Namespaces Management


1. List of Namespaces

The main page shows existing namespaces in a table format. Each entry includes:

  • Name – The namespace identifier.
  • Resource Allocation – CPU, memory, and GPU limits (if assigned).
  • Actions – Create, edit, or remove.

2. Creating a New Namespace

  1. Click Create Namespace.
  2. Enter a name.
  3. Define resource allocations (CPU, memory, GPU).
  4. Submit to finalize.

3. Accessing Kubernetes Configuration

After creating a namespace:

  1. Select the namespace.
  2. Click Generate Kubeconfig to download a namespace-specific config file.

Example: Use kubeconfig with kubectl:

kubectl --kubeconfig=download_kubeconfig.yaml apply -f "manifest.yaml"

This config ensures all Kubernetes commands apply specifically to this namespace.


4. Important Considerations

  • Namespace Required Always reference the correct namespace in your Kubernetes manifests.
  • Resource Isolation CPU, memory, and GPU settings help prevent resource conflicts among tenants.

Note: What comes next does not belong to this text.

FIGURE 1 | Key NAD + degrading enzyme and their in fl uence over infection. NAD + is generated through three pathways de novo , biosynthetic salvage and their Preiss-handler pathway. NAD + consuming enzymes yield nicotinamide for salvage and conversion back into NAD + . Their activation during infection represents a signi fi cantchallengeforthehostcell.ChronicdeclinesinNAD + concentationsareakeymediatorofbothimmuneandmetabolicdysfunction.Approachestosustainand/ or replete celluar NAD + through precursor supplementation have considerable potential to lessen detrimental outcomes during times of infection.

5. Example: Deploying JupyterLab

apiVersion: apps/v1
kind: Deployment
metadata:
  name: jupyterlab
  namespace: <YOUR_NAMESPACE_NAME>
labels:
    app: jupyterlab
spec:
  replicas: 1
  selector:
    matchLabels:
      app: jupyterlab
  template:
    metadata:
      labels:
        app: jupyterlab
    spec:
      containers:
      - name: jupyterlab
        image: cschranz/gpu-jupyter:v1.6_cuda-11.8_ubuntu-22.04_python-only
        ports:
        - containerPort: 8888
        env:
        - name: JUPYTER_ENABLE_LAB
          value: "yes"
        - name: GRANT_SUDO
          value: "yes"
  • Save as jupyterlab_deployment.yaml.
  • Apply:
kubectl --kubeconfig=download_kubeconfig.yaml apply -f jupyterlab_deployment.yaml

This spins up a JupyterLab instance within your specified namespace.